Broughtons Manor & Filliols Manor

BROUGHTON MANOR/FILLIOLS MANOR

BROUGHTON MANOR

The Broughton family took their name from the nearby village of Broughton.

 

By 1489 John Broughton was in possession of the Monkswood Tenement of 80 acres of land in Great Crawley which had derived from the Abbot & Monks of St. Pierre de la Couture in 1243 and also Mathias Manor & Filliols Manor.

 

The Manor of Broughtons by 1595 had some 300 acres of land but the old Broughton Manor House (Manor Farm c22) which had been renovated earlier in the century had become ruinous while in the hands of Richard Morton. Richard had resided in Filliols Manor House (c21) and his widow was allowed the use of it with certain demesne lands for life. Before 1600 Richard or his son Henry had disposed of two large holdings to Anthony Tyringham, the first deriving from Mathias Manor was the Grange (Franklins Farm Estate). The second representing the major portion of the old Filliols demesne with a large farmhouse occupying the site of present day Rookery Farm (c24) was on Broadmead Lane (c6).

 

In 1625 Henry Morton granted the rest of the estate together with the site of Broughtons Manor House to Richard Stanton who in turn conveyed the estate to William Knight & Brian Harrison who sold it to Bernard Gregory before 1638. On his death it passed to his son Thomas who like his father before him livid in the old Filliol moated Manor House (c21).

 

It was this Thomas Gregory (or possibly an uncle of the same name who rebuilt and extended the ruinous old Broughton Manor House (c22) adding a new North West Wing commemorated by the initials TG1661 on a stone in the North Wall by the Doorway and the date 1660 carved on the entrance hall in the North West Wing.

 

Thomas died in 1672 & the property was in Trust to his wife Elizabeth for life.

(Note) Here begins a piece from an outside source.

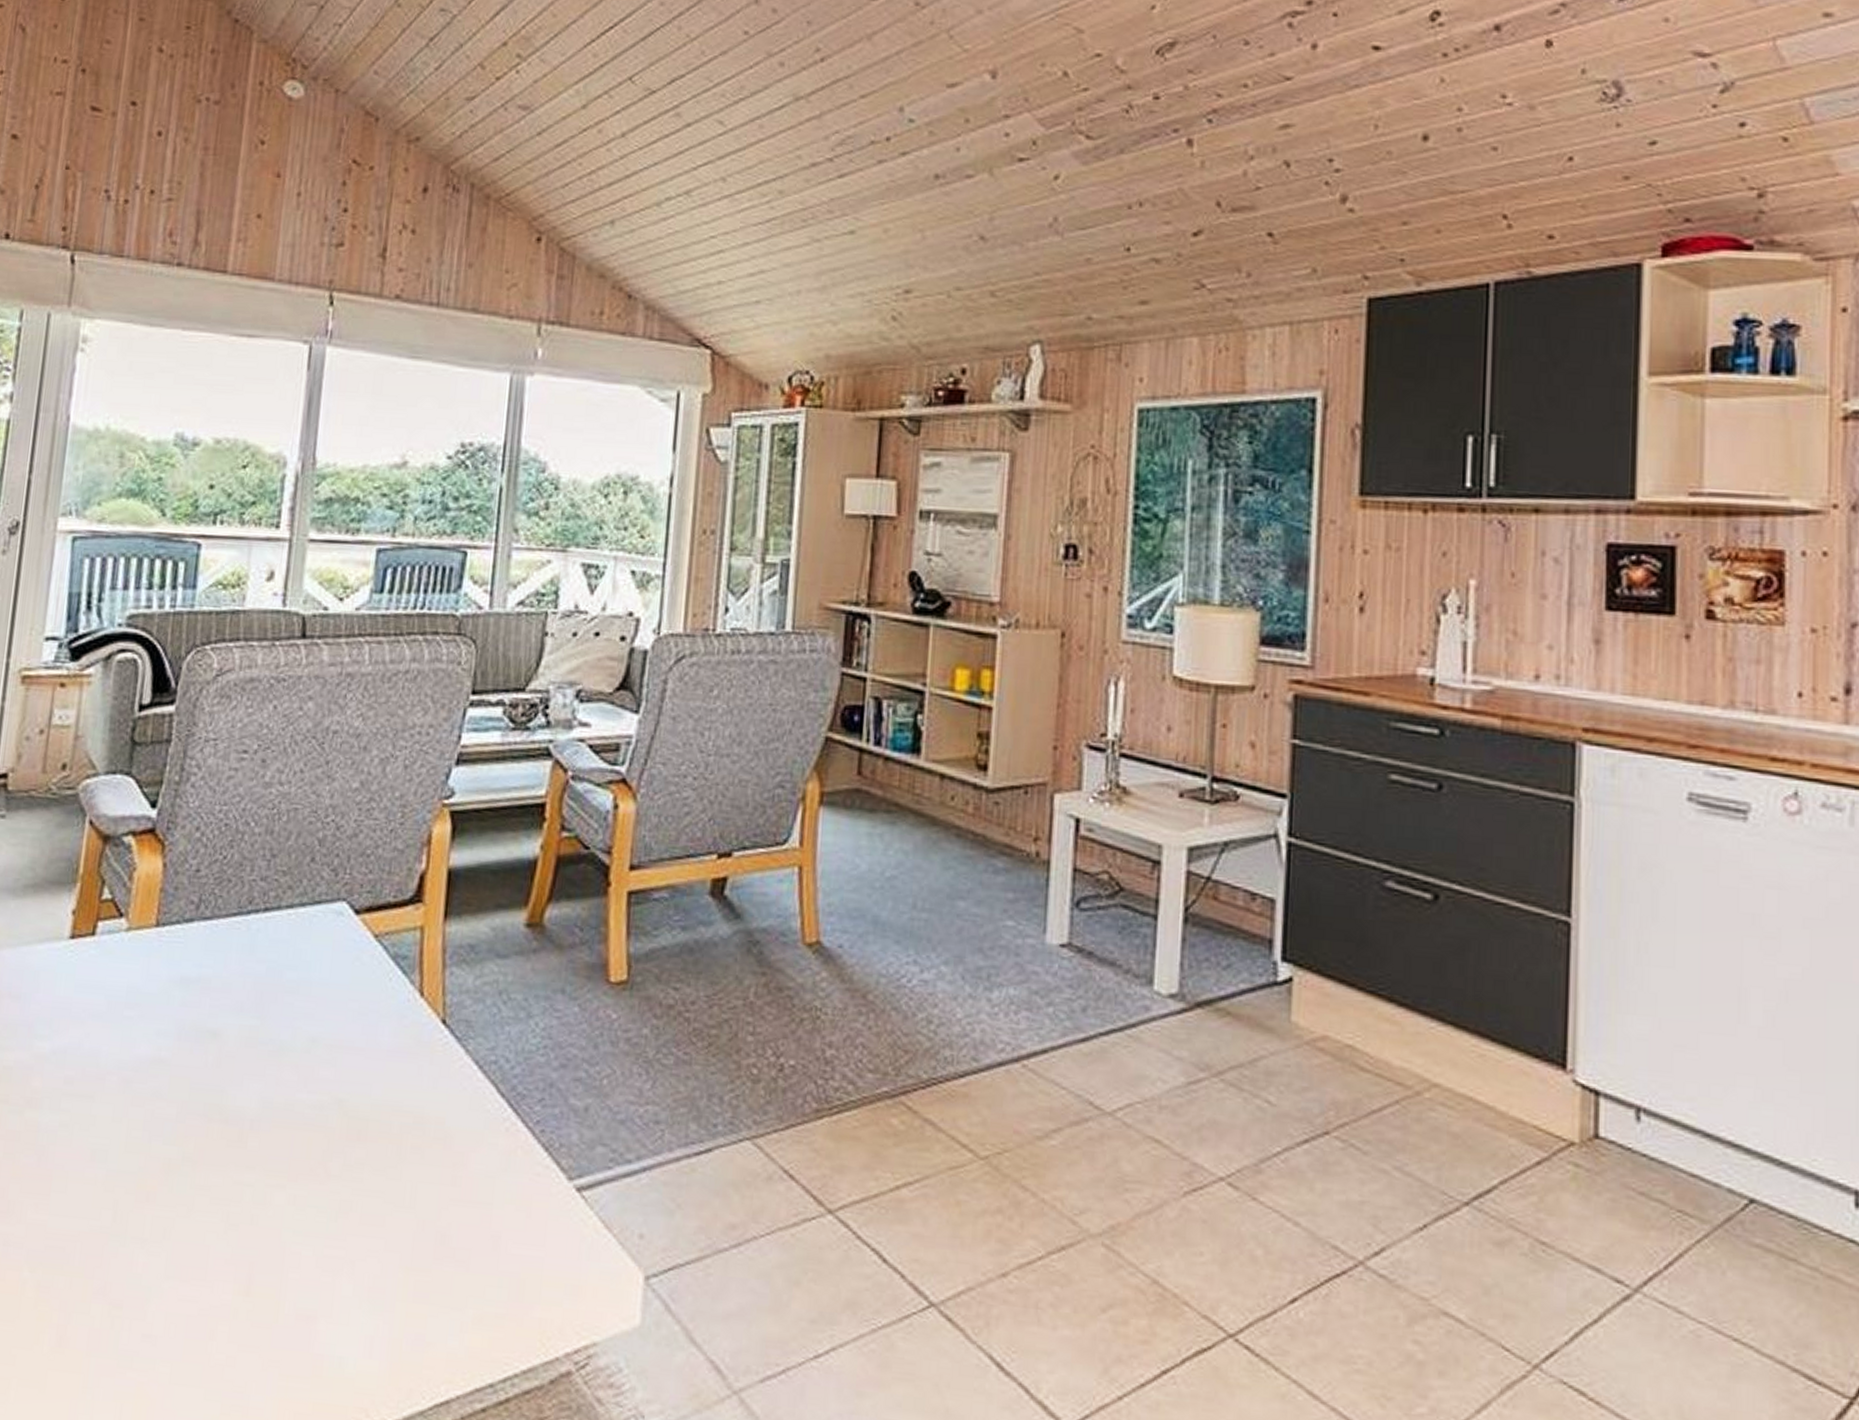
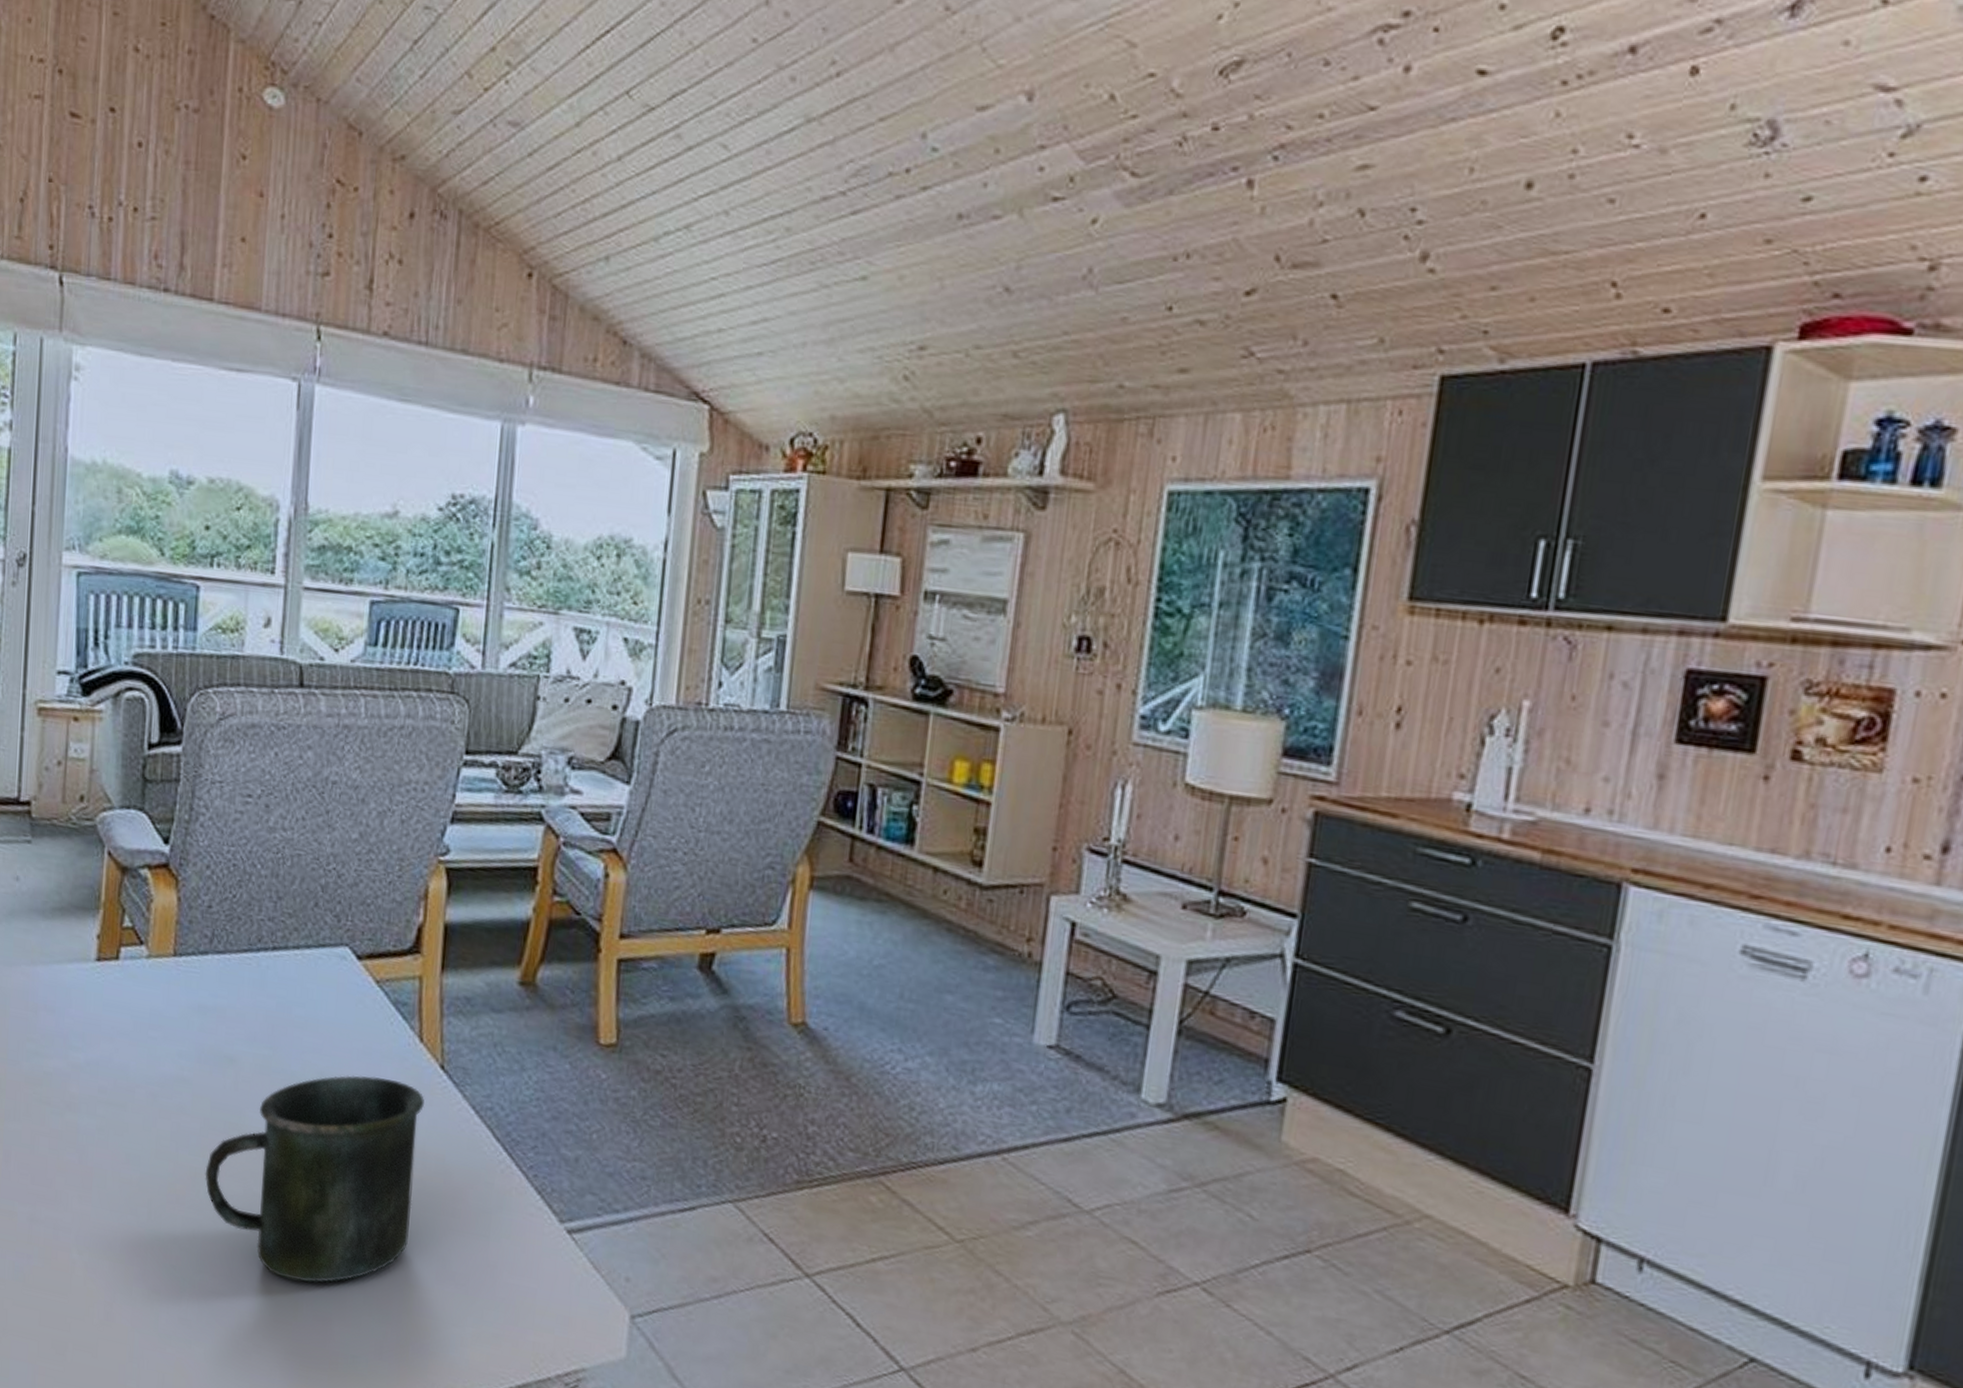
mug: none [179,1038,424,1277] -> present [205,1075,424,1283]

His 3 daughters sold it to William Lowndes in 1718.

After 1704 this was held with Hollowes Manor, last reference to it was in 1775.

Broughton Manor included Franklyns Farm which was sold to Roger Hackett famous rector of North Crawley from 1590 to 1621 and considerable other property in North Crawley later to become the Crawley Grange Estate.

Historian “Browne Willis says:

“Having bought several farms and estates and laid them together he built himself the principle house in the whole parish”.

In 1723 it was sold by Sir Peter King to William Lowndes who settled it on trustees for 99 years with a reversion in tail-male to Richard Lowndes son of his eldest son Robert.

It descended with the Winslow and Whaddon estates until it was purchased in 1803 by Thomas David Boswell the younger brother of Johnson’s biographer.